Sofia Coppola may not have the clearest vision, but she certaily has a unique one. If nothing else, her movies are unlike those of anyone else. There's something to be said for that, even if her stories, as in The Bling Ring, don't quite coalesce -- leaving you feeling there's something missing, something you can't quite put your finger on.

Here she takes a story "inspired by true events," and makes a movie about celebrity- and fame-obsessed teenagers who break into the homes of famous people and steal a bunch of their stuff. These kids never actually break anything to get in -- they just find the addresses, sneak over fences, and find windows or doors unlocked while the homeowners are out of town. Apparently, none of these houses had alarm systems, or staff of any kind. In one scene, one of the kids actually tries to take a little dog. Who the hell is taking care of the dog while the homeowner is away?

Well, the real-life counterparts managed to get in, so one can only assume the nature of the break-ins is realistic. Maybe the rich and famous have learned their lesson and installed scurity systems. They did already have security cameras -- eventually, footage gets shown on local Los Angeles news.

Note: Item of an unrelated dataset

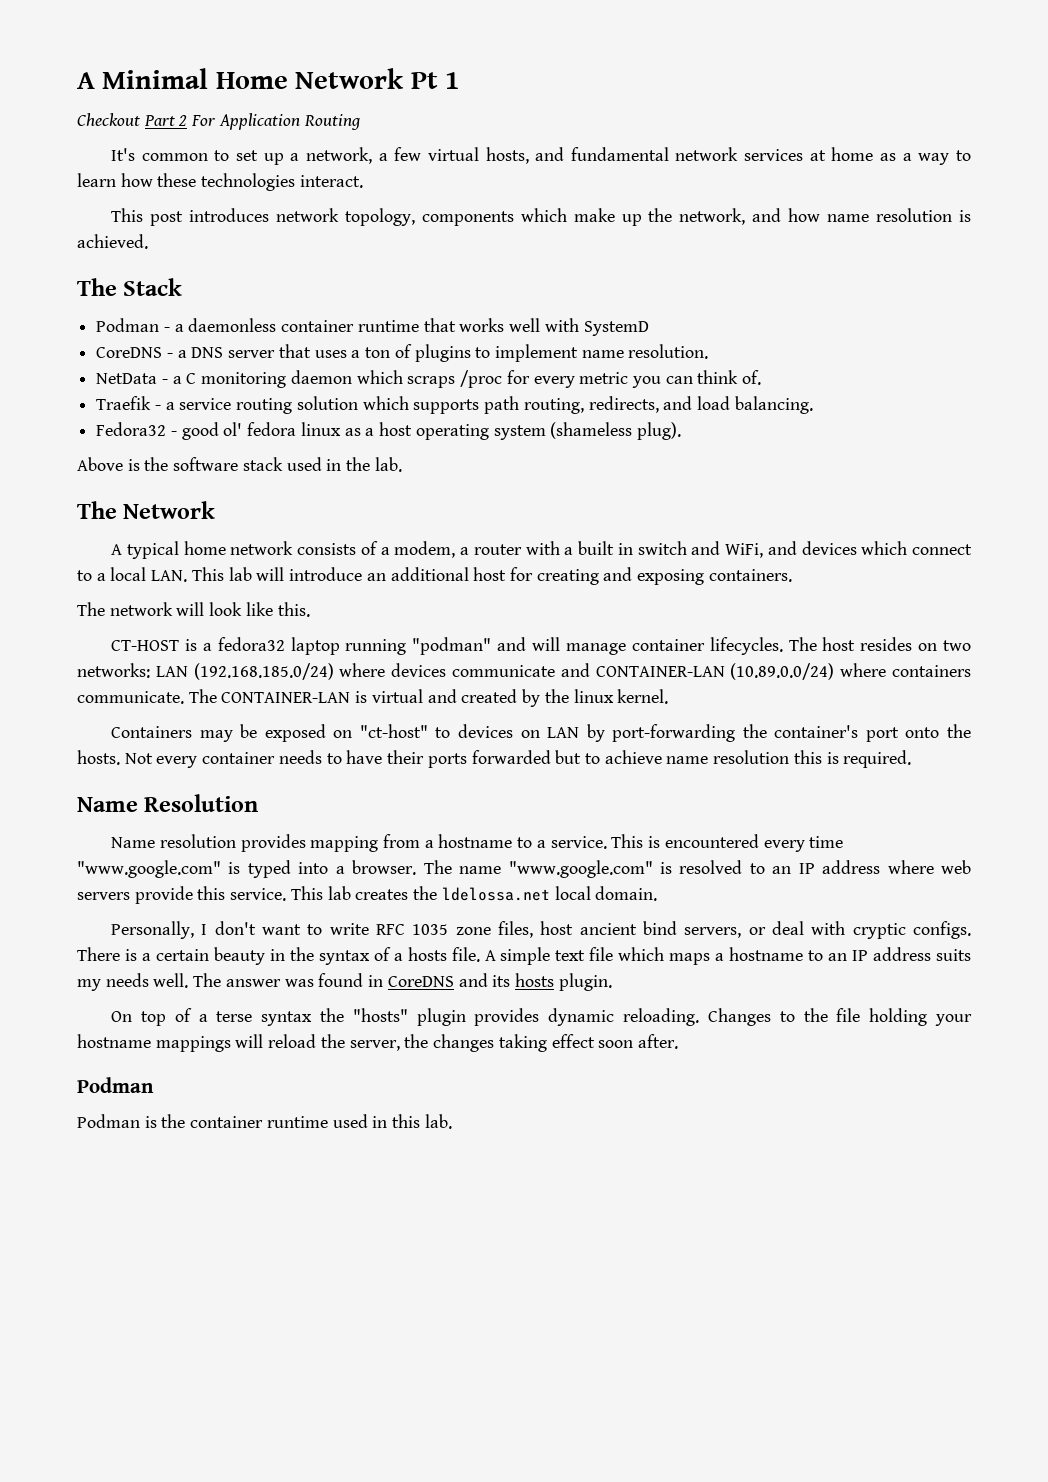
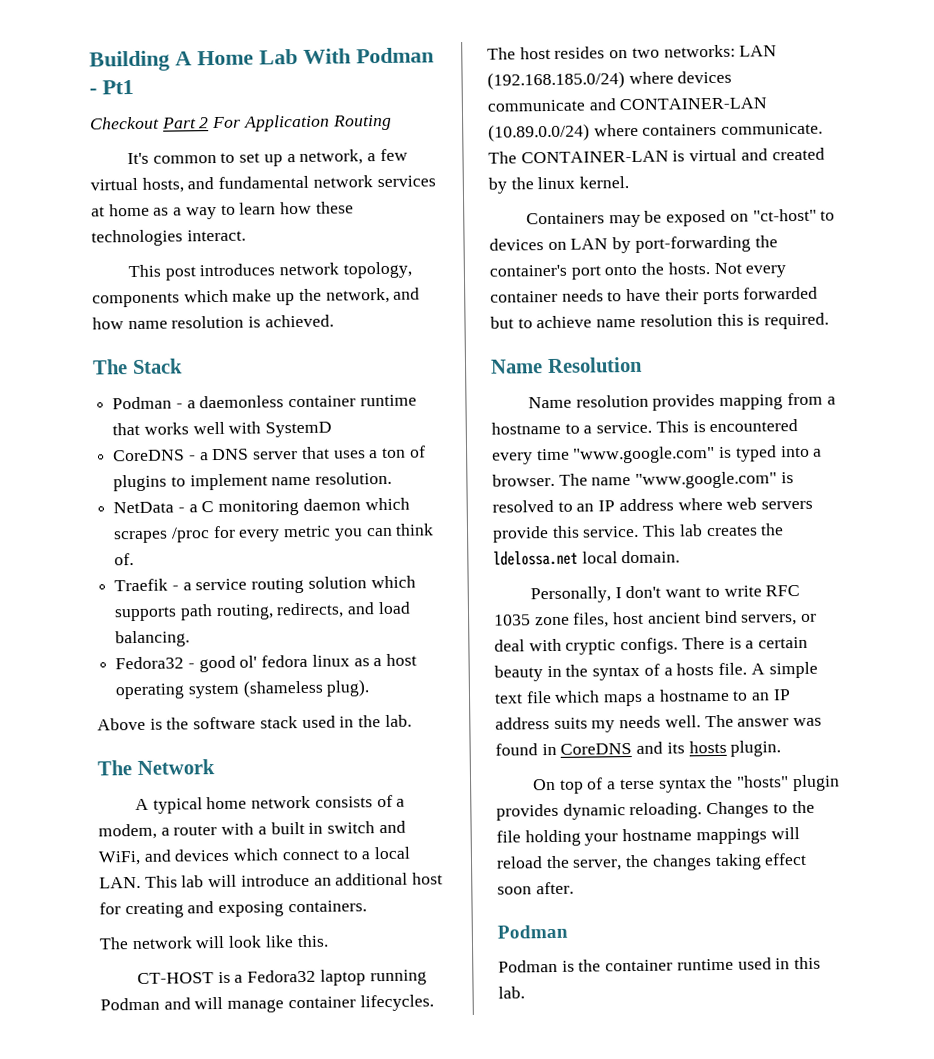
[77,68,461,89] A Minimal Home Network Pt 1 -> [89,47,434,72] [89,79,134,95] Building A Home Lab With Podman - Pt1
[407,376,456,388] scraps -> [113,530,169,544] scrapes
[217,637,285,651] fedora32 -> [247,969,317,983] Fedora32
[412,637,492,655] "podman" -> [100,997,160,1011] Podman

Coppola centers the story around the one boy in the group, Marc (Israel Broussard), who sporadically narrates via his interview for a Vanity Fair piece. The "ring leader," though, is Rebecca (Katie Chang), the girl who befriends Marc and introduces him to "checking cars" -- pulling on parked car doors until they find open ones, inside of which they find bags and wallets and, of course, money.

From cars they graduate to homes, eventually bringig along with them the friends who round out the group: Nicki (Emma Watson), the jaw-droppingly self-deluded one who still fancies herself some kind of philanthropist even after getting caught red-handed; Chloe (Claire Julien), Nicki's pseudo-adoptive sister; and their straggling friend Sam (Taissa Farmiga).

Whether The Bling Ring is making some kind of statement is difficult to decipher. It doesn't come across as any pointed cautionary tale, only an interesting look at how over-privileged brats assimilate celebrity culture. The fact that the film clocks in just shy of 90 minutes is a relief; there's no need to endure these kids any longer than that.

Given that these robberies actually happened -- it's been widely reported that Paris Hilton allowed filming in her actual home -- it's not exactly a spoiler to reveal that these kids go to jail. The sentencing even seems a little harsh, given that they didn't exactly hurt anyone. But stealing is stealing, right?

And here is one of several examples of Copoolas's memorable filmmaking: the camera follows Marc as he walks in his orange jumpsuit to the bus that's to take him to jail. All the other guys in the line with him could easily be twice his age. It makes you wonder what it's going to be like for this poor, stupid kid on the inside.

One still wonders if this will one day make future teenagers roll their eyes as this movie is shown to them in class. At Beverly Hills High School, maybe.

Taissa Farmiga, Israel Broussard, Emma Watson, Katie Chang and Claire Julien are THE BLING RING.